* **Activity**: Wherever a picture appears, skip it and retype the rest of the data exactly.

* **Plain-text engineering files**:

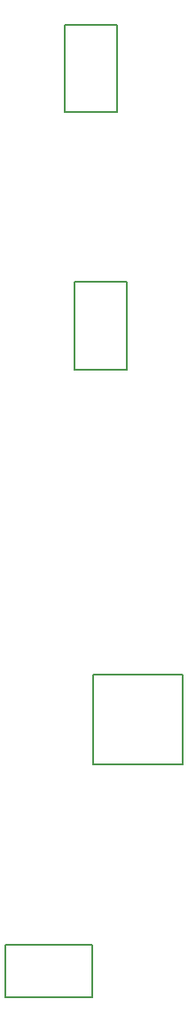
<source format=gbr>
G04*
G04 #@! TF.GenerationSoftware,Altium Limited,Altium Designer,23.9.2 (47)*
G04*
G04 Layer_Color=8388736*
%FSLAX44Y44*%
%MOMM*%
G71*
G04*
G04 #@! TF.SameCoordinates,DC7A7723-1311-43B5-9009-1713E082842B*
G04*
G04*
G04 #@! TF.FilePolarity,Positive*
G04*
G01*
G75*
%ADD11C,0.2000*%
D11*
X-451500Y105000D02*
X-368500D01*
X-451500D02*
Y155000D01*
X-368500D01*
Y105000D02*
Y155000D01*
X-386000Y703500D02*
Y786500D01*
X-336000D01*
Y703500D02*
Y786500D01*
X-386000Y703500D02*
X-336000D01*
X-367500Y327500D02*
Y412500D01*
Y327500D02*
X-282500D01*
Y412500D01*
X-367500D02*
X-282500D01*
X-395000Y948500D02*
X-345000D01*
Y1031500D01*
X-395000D02*
X-345000D01*
X-395000Y948500D02*
Y1031500D01*
M02*

</source>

* **The completed task**:
<source format=gbr>
G04*
G04 #@! TF.GenerationSoftware,Altium Limited,Altium Designer,23.9.2 (47)*
G04*
G04 Layer_Color=8388736*
%FSLAX44Y44*%
%MOMM*%
G71*
G04*
G04 #@! TF.SameCoordinates,DC7A7723-1311-43B5-9009-1713E082842B*
G04*
G04*
G04 #@! TF.FilePolarity,Positive*
G04*
G01*
G75*
%ADD11C,0.2000*%
D11*
X-451500Y105000D02*
X-368500D01*
X-451500D02*
Y155000D01*
X-368500D01*
Y105000D02*
Y155000D01*
X-386000Y703500D02*
Y786500D01*
X-336000D01*
Y703500D02*
Y786500D01*
X-386000Y703500D02*
X-336000D01*
X-367500Y327500D02*
Y412500D01*
Y327500D02*
X-282500D01*
Y412500D01*
X-367500D02*
X-282500D01*
X-395000Y948500D02*
X-345000D01*
Y1031500D01*
X-395000D02*
X-345000D01*
X-395000Y948500D02*
Y1031500D01*
M02*

</source>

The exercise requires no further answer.